Consigne: Placez dans un tableau Markdown les lignes des enregistrements, depuis le début jusqu'à la ligne qui contient « Dot at: (322, 404) », incluse. Utilisez deux colonnes, « Numéro » pour le rang et « Ligne » pour le texte, et omettez les lignes vides.

Informations fournies:
────────────────
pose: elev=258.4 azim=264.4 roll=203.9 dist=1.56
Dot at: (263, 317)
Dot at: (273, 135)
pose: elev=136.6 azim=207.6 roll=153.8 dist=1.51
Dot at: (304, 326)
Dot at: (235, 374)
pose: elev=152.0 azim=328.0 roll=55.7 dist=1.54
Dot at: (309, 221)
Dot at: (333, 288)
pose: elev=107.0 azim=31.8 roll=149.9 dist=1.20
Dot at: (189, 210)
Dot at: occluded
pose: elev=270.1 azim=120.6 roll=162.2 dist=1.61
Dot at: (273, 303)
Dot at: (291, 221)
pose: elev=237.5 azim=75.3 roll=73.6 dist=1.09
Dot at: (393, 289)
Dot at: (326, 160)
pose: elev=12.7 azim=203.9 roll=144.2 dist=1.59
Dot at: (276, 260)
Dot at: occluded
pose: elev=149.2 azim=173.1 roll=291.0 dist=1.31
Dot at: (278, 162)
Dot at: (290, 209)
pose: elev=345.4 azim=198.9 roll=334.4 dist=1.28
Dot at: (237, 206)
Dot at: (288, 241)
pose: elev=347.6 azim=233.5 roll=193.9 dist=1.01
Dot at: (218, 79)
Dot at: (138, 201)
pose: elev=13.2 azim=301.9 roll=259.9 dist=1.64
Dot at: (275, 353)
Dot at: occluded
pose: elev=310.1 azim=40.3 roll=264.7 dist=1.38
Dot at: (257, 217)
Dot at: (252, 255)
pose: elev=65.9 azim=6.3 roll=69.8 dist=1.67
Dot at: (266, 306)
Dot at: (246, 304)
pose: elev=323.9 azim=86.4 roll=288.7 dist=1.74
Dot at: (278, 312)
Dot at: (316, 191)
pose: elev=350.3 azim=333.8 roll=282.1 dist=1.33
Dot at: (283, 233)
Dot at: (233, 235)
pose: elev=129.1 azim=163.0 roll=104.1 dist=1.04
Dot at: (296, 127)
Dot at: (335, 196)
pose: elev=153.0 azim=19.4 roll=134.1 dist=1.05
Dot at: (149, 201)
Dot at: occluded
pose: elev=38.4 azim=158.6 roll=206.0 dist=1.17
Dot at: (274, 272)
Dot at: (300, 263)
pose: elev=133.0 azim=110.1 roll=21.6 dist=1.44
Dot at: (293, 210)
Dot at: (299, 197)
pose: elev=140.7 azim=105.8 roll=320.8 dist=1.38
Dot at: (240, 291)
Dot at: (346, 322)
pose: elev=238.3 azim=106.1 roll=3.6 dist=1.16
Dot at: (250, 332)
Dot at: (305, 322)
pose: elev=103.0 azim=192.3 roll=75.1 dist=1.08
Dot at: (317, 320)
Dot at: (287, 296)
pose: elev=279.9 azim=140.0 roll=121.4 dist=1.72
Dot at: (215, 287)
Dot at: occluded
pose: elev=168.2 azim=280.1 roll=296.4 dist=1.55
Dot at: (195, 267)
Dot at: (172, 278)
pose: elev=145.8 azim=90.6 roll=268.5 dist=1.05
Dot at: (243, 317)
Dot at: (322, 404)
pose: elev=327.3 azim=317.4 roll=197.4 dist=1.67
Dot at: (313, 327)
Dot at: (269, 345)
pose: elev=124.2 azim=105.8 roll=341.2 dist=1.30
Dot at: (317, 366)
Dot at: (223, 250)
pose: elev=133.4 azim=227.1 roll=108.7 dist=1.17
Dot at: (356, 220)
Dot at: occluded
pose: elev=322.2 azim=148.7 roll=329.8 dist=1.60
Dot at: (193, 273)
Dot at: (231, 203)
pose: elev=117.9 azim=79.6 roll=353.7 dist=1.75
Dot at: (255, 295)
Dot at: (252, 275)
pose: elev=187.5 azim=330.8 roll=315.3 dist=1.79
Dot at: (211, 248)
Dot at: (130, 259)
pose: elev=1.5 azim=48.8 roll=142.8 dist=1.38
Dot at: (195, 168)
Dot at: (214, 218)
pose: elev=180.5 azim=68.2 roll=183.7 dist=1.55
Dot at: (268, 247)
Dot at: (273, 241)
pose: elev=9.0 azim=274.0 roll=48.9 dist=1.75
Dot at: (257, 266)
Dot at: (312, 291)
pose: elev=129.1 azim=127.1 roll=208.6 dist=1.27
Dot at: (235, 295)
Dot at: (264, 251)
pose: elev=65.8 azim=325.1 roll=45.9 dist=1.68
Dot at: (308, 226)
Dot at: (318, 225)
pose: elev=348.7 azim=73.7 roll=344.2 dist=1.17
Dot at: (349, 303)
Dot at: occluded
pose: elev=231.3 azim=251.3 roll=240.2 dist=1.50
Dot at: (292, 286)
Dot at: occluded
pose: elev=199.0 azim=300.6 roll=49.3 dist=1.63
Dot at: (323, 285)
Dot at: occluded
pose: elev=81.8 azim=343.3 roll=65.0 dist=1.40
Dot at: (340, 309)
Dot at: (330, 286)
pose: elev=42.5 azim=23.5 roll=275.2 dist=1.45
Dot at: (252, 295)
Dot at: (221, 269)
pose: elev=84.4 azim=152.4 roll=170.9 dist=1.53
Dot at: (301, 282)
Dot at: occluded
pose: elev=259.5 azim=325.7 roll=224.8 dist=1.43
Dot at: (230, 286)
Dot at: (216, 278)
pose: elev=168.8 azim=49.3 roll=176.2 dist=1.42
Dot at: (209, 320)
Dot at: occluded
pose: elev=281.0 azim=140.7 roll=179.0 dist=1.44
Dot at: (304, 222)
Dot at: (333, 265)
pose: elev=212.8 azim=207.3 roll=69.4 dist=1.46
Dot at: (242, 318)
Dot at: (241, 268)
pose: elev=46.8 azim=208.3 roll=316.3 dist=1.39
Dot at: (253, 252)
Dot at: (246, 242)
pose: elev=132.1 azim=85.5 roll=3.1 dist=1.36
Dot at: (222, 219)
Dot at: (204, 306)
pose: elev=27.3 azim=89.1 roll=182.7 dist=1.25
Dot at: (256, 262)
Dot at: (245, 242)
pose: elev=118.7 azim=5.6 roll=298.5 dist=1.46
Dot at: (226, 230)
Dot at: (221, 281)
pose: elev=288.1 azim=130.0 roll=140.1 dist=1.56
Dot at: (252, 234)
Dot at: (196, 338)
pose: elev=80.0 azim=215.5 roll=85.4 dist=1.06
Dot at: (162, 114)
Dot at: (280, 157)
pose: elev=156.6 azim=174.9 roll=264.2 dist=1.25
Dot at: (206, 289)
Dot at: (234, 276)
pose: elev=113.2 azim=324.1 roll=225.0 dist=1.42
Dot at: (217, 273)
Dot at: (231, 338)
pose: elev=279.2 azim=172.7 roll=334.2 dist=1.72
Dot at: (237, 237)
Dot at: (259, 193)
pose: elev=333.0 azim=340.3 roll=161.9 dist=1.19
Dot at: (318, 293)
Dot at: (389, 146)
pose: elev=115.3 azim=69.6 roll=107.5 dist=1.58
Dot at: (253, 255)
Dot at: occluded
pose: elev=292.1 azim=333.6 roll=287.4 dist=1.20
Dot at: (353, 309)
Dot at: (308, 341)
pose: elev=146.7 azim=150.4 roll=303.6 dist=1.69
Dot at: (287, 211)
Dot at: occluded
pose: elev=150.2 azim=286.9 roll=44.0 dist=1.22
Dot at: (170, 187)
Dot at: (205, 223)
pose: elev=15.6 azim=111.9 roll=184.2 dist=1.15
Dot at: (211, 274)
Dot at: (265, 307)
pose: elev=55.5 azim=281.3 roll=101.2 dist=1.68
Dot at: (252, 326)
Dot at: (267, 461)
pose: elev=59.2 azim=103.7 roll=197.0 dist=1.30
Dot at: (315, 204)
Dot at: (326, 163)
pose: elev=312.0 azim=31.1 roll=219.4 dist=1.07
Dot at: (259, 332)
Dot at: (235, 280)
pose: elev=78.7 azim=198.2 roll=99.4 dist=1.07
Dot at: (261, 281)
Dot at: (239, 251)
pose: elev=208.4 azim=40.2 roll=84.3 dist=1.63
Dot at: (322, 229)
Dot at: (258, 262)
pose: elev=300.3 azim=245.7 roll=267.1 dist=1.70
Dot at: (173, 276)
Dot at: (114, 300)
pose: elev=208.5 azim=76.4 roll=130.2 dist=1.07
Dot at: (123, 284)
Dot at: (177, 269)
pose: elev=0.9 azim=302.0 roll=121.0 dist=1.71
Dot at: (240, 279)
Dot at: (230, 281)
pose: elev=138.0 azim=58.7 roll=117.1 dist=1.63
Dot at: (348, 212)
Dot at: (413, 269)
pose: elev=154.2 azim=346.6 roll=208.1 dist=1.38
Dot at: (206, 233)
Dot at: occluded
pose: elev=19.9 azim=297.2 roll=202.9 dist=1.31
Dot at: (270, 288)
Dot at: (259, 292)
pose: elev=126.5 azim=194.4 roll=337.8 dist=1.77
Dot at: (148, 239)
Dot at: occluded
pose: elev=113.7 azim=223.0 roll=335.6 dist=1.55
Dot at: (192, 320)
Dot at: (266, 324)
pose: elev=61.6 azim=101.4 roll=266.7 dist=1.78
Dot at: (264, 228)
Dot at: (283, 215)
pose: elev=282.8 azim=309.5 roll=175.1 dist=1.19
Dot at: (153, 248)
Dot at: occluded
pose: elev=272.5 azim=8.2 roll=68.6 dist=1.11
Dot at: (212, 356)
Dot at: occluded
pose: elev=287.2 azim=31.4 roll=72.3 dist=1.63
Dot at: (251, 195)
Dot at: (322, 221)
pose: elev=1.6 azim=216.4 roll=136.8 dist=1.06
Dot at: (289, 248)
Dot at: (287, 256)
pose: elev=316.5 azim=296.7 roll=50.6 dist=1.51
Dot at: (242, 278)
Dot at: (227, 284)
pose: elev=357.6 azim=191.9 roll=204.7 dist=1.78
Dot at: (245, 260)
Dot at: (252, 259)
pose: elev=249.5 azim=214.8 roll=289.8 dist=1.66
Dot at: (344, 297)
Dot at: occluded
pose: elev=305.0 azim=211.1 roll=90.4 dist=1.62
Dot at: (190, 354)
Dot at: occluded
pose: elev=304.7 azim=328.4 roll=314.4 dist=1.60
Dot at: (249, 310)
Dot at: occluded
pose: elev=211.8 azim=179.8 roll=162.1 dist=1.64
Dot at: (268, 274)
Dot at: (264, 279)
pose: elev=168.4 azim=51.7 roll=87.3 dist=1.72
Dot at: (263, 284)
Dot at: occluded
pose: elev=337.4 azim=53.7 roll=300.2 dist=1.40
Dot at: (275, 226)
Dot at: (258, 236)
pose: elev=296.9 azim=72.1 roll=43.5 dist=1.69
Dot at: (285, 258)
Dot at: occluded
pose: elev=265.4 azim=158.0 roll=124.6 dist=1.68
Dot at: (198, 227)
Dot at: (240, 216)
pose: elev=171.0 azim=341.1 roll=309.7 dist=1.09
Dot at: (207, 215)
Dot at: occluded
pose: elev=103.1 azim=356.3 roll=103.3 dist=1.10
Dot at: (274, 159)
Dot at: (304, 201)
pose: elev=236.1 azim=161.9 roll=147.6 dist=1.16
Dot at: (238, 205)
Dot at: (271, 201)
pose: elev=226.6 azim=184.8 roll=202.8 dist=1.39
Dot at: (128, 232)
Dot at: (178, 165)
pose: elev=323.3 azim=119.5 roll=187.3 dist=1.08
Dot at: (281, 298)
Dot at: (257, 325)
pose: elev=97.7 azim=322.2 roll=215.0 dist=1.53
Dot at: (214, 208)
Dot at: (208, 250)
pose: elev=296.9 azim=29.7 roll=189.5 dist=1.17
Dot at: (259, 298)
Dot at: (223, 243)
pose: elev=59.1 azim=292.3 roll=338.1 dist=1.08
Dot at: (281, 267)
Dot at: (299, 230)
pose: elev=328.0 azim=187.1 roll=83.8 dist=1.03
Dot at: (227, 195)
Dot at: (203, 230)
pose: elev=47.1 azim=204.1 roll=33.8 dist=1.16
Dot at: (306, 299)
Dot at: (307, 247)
────────────────
Réponse:
| Numéro | Ligne |
|---|---|
| 1 | pose: elev=258.4 azim=264.4 roll=203.9 dist=1.56 |
| 2 | Dot at: (263, 317) |
| 3 | Dot at: (273, 135) |
| 4 | pose: elev=136.6 azim=207.6 roll=153.8 dist=1.51 |
| 5 | Dot at: (304, 326) |
| 6 | Dot at: (235, 374) |
| 7 | pose: elev=152.0 azim=328.0 roll=55.7 dist=1.54 |
| 8 | Dot at: (309, 221) |
| 9 | Dot at: (333, 288) |
| 10 | pose: elev=107.0 azim=31.8 roll=149.9 dist=1.20 |
| 11 | Dot at: (189, 210) |
| 12 | Dot at: occluded |
| 13 | pose: elev=270.1 azim=120.6 roll=162.2 dist=1.61 |
| 14 | Dot at: (273, 303) |
| 15 | Dot at: (291, 221) |
| 16 | pose: elev=237.5 azim=75.3 roll=73.6 dist=1.09 |
| 17 | Dot at: (393, 289) |
| 18 | Dot at: (326, 160) |
| 19 | pose: elev=12.7 azim=203.9 roll=144.2 dist=1.59 |
| 20 | Dot at: (276, 260) |
| 21 | Dot at: occluded |
| 22 | pose: elev=149.2 azim=173.1 roll=291.0 dist=1.31 |
| 23 | Dot at: (278, 162) |
| 24 | Dot at: (290, 209) |
| 25 | pose: elev=345.4 azim=198.9 roll=334.4 dist=1.28 |
| 26 | Dot at: (237, 206) |
| 27 | Dot at: (288, 241) |
| 28 | pose: elev=347.6 azim=233.5 roll=193.9 dist=1.01 |
| 29 | Dot at: (218, 79) |
| 30 | Dot at: (138, 201) |
| 31 | pose: elev=13.2 azim=301.9 roll=259.9 dist=1.64 |
| 32 | Dot at: (275, 353) |
| 33 | Dot at: occluded |
| 34 | pose: elev=310.1 azim=40.3 roll=264.7 dist=1.38 |
| 35 | Dot at: (257, 217) |
| 36 | Dot at: (252, 255) |
| 37 | pose: elev=65.9 azim=6.3 roll=69.8 dist=1.67 |
| 38 | Dot at: (266, 306) |
| 39 | Dot at: (246, 304) |
| 40 | pose: elev=323.9 azim=86.4 roll=288.7 dist=1.74 |
| 41 | Dot at: (278, 312) |
| 42 | Dot at: (316, 191) |
| 43 | pose: elev=350.3 azim=333.8 roll=282.1 dist=1.33 |
| 44 | Dot at: (283, 233) |
| 45 | Dot at: (233, 235) |
| 46 | pose: elev=129.1 azim=163.0 roll=104.1 dist=1.04 |
| 47 | Dot at: (296, 127) |
| 48 | Dot at: (335, 196) |
| 49 | pose: elev=153.0 azim=19.4 roll=134.1 dist=1.05 |
| 50 | Dot at: (149, 201) |
| 51 | Dot at: occluded |
| 52 | pose: elev=38.4 azim=158.6 roll=206.0 dist=1.17 |
| 53 | Dot at: (274, 272) |
| 54 | Dot at: (300, 263) |
| 55 | pose: elev=133.0 azim=110.1 roll=21.6 dist=1.44 |
| 56 | Dot at: (293, 210) |
| 57 | Dot at: (299, 197) |
| 58 | pose: elev=140.7 azim=105.8 roll=320.8 dist=1.38 |
| 59 | Dot at: (240, 291) |
| 60 | Dot at: (346, 322) |
| 61 | pose: elev=238.3 azim=106.1 roll=3.6 dist=1.16 |
| 62 | Dot at: (250, 332) |
| 63 | Dot at: (305, 322) |
| 64 | pose: elev=103.0 azim=192.3 roll=75.1 dist=1.08 |
| 65 | Dot at: (317, 320) |
| 66 | Dot at: (287, 296) |
| 67 | pose: elev=279.9 azim=140.0 roll=121.4 dist=1.72 |
| 68 | Dot at: (215, 287) |
| 69 | Dot at: occluded |
| 70 | pose: elev=168.2 azim=280.1 roll=296.4 dist=1.55 |
| 71 | Dot at: (195, 267) |
| 72 | Dot at: (172, 278) |
| 73 | pose: elev=145.8 azim=90.6 roll=268.5 dist=1.05 |
| 74 | Dot at: (243, 317) |
| 75 | Dot at: (322, 404) |